*** Opening EXCERPTED DATA ***

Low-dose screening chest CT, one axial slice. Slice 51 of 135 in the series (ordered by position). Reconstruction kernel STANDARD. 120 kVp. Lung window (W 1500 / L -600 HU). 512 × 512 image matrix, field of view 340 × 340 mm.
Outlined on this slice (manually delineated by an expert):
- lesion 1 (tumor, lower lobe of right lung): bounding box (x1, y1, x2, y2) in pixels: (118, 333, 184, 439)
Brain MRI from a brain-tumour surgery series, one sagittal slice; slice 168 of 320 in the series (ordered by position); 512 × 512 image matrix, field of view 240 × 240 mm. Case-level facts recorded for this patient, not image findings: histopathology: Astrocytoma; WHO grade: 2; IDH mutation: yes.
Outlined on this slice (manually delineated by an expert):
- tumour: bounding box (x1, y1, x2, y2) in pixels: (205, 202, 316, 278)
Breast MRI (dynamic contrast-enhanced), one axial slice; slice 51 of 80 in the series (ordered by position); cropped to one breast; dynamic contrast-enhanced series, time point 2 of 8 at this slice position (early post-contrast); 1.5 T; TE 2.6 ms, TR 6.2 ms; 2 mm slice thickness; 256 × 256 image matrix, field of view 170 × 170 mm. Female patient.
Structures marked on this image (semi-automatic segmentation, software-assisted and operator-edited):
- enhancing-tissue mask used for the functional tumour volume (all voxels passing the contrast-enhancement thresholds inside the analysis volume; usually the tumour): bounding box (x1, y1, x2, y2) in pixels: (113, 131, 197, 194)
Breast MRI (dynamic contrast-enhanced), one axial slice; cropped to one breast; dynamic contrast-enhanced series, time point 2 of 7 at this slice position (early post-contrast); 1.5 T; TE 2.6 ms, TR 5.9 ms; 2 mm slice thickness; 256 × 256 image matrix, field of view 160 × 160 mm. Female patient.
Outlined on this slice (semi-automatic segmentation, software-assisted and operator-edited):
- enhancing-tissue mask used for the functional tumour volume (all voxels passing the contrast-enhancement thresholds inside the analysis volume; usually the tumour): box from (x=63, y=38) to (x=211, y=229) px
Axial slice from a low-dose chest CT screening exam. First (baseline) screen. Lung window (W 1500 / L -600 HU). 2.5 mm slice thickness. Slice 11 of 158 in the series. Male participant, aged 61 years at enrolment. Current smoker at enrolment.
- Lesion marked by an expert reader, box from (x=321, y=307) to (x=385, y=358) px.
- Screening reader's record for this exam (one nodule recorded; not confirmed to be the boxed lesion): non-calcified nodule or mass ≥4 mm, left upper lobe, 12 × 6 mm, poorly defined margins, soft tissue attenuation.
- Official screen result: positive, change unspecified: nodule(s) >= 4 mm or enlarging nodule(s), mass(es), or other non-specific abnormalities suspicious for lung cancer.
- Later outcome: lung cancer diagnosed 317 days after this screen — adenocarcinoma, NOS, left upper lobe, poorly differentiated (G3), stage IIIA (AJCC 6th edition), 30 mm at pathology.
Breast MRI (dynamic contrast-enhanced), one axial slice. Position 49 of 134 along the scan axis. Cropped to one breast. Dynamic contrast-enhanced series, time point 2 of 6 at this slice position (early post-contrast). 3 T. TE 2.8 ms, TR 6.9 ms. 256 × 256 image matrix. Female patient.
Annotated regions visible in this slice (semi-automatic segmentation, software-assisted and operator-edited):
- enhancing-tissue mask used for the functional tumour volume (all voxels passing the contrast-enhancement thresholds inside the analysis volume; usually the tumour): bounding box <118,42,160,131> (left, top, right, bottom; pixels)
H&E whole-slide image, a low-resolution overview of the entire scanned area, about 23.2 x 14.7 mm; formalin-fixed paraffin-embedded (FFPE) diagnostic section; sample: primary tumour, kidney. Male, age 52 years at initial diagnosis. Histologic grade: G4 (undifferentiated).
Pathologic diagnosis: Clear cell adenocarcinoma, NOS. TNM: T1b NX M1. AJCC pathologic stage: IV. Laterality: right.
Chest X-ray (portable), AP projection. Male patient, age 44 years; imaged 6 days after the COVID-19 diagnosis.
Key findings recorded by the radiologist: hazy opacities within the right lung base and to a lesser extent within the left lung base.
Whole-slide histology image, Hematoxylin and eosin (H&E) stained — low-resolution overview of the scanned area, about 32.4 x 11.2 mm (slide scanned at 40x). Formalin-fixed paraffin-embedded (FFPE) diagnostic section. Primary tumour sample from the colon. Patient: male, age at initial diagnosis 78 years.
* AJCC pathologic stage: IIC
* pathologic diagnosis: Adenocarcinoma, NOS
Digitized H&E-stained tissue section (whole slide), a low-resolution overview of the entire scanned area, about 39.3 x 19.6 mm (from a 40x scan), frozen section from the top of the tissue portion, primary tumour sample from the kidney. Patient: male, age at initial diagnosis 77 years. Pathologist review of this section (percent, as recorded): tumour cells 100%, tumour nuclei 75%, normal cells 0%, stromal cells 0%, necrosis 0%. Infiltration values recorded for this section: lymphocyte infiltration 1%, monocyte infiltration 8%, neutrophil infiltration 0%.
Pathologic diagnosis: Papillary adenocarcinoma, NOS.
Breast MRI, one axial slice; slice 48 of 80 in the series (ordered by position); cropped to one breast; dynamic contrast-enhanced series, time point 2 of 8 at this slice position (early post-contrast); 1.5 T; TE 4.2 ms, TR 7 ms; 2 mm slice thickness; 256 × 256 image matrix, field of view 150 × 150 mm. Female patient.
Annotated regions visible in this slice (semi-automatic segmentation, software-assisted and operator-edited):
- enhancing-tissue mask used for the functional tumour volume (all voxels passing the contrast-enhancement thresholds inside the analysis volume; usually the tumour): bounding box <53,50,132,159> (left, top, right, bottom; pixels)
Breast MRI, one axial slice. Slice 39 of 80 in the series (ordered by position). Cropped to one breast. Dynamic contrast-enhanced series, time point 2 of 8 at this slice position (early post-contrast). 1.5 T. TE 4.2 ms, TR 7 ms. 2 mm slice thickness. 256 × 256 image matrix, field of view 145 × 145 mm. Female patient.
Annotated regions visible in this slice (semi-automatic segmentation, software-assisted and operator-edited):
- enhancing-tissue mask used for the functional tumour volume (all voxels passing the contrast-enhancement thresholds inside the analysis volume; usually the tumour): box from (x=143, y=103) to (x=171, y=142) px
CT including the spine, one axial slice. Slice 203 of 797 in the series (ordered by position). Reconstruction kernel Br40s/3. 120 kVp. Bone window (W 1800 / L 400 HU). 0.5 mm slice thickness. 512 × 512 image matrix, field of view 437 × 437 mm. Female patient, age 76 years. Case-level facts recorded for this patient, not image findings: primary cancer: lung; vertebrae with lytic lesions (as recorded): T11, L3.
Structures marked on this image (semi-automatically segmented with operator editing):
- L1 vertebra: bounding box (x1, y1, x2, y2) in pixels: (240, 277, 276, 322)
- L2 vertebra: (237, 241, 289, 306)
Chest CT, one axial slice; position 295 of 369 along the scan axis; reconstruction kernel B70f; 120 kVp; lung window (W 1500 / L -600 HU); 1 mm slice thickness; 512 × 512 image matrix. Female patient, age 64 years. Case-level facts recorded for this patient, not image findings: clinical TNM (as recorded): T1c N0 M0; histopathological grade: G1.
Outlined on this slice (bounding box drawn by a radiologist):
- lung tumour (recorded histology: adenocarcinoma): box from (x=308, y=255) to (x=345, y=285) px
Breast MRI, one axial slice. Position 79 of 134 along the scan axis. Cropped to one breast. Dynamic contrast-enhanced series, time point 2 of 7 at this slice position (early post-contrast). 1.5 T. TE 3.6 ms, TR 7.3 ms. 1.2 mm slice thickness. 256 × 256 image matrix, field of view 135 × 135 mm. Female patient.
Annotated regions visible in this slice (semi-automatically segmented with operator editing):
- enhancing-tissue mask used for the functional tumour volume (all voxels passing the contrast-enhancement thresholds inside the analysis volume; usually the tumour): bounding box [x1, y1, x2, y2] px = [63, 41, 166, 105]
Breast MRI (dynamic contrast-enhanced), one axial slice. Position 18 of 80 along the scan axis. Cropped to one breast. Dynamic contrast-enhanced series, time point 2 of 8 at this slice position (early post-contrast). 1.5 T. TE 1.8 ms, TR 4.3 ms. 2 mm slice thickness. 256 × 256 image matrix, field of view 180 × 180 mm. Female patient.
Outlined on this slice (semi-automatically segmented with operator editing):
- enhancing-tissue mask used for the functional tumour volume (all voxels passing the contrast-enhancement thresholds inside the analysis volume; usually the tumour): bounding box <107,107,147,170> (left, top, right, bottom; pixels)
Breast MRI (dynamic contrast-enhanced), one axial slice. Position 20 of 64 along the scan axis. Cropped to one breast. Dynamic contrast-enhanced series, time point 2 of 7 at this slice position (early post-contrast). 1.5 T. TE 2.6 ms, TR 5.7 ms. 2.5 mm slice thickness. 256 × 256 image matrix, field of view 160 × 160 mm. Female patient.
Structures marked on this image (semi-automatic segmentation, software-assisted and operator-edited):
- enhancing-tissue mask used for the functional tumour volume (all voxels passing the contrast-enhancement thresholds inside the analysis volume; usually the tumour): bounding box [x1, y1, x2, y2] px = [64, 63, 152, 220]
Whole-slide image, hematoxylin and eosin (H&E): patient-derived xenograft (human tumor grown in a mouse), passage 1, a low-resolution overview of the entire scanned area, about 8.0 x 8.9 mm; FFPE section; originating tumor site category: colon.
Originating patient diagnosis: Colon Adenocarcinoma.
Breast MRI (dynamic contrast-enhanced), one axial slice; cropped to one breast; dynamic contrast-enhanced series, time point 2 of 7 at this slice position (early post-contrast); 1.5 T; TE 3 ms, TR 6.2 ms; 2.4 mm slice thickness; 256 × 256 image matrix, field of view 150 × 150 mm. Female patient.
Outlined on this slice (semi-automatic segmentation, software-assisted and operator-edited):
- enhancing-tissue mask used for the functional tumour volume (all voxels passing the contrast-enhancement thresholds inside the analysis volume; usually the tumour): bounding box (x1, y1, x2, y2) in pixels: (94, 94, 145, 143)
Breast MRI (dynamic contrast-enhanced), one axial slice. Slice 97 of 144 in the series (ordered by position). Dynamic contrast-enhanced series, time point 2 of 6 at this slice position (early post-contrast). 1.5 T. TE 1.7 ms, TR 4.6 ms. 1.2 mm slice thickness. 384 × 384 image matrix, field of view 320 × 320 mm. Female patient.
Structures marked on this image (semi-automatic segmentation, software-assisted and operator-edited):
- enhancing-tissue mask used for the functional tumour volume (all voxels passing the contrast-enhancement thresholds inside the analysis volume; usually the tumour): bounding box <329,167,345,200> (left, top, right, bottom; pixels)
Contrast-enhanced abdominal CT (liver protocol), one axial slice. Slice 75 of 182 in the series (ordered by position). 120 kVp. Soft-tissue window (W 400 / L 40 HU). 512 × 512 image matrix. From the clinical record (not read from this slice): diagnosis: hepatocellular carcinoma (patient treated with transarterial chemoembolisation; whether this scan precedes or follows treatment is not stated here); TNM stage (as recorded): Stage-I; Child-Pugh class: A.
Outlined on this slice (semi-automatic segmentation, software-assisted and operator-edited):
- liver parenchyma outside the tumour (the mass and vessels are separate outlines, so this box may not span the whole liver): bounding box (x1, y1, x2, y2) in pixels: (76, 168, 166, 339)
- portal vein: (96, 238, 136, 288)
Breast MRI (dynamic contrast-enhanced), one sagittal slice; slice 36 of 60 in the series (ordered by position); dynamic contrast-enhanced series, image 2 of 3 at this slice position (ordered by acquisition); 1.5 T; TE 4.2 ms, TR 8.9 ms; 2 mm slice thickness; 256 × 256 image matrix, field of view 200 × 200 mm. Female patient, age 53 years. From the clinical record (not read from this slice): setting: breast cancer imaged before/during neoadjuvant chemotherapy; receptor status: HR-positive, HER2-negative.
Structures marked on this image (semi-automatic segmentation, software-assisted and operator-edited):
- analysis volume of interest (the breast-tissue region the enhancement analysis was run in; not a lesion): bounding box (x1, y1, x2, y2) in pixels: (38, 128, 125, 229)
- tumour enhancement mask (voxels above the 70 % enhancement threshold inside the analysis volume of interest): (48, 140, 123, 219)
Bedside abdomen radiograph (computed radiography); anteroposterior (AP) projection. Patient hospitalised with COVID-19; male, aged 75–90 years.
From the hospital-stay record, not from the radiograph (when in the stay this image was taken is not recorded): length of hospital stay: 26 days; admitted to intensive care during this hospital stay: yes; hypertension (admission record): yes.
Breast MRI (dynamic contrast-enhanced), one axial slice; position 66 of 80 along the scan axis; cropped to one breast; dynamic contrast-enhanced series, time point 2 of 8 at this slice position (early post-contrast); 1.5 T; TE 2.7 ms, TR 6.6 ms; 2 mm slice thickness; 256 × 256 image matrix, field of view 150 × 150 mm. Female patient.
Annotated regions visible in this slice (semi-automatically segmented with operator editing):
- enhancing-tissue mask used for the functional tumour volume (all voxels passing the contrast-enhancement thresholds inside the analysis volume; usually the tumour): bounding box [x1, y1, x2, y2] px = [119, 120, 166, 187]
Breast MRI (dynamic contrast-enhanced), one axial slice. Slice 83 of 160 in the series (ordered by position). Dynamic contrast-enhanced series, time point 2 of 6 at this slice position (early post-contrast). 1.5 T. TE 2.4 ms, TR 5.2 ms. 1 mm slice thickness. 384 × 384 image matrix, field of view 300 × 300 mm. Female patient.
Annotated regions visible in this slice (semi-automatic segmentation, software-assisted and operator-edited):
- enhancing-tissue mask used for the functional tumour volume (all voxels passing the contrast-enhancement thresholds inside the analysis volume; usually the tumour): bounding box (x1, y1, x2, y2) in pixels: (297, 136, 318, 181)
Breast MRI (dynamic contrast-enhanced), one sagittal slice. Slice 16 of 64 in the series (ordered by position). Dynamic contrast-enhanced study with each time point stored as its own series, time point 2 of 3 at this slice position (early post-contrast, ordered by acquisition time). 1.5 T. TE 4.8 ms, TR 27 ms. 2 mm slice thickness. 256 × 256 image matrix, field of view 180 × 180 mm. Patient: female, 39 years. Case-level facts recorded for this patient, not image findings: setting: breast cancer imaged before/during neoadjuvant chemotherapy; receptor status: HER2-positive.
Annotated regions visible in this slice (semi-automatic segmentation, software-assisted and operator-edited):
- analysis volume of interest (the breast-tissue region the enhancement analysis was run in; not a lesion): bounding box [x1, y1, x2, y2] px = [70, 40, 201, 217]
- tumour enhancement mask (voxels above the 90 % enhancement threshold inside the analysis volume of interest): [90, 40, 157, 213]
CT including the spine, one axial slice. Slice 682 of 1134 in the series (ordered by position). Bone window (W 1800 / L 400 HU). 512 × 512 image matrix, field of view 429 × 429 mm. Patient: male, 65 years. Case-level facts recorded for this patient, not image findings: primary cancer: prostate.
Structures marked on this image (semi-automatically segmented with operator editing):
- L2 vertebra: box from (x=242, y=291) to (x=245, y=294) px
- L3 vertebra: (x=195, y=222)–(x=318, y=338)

*** Closing EXCERPTED DATA ***

§ **ACTION ITEM**:
Using the data above, reproduce exactly the lines from the line that contains "Bedside abdomen radiograph" through the line that contains "From the hospital-stay", including both.

§ **TASK RESPONSE**:
Bedside abdomen radiograph (computed radiography); anteroposterior (AP) projection. Patient hospitalised with COVID-19; male, aged 75–90 years.
From the hospital-stay record, not from the radiograph (when in the stay this image was taken is not recorded): length of hospital stay: 26 days; admitted to intensive care during this hospital stay: yes; hypertension (admission record): yes.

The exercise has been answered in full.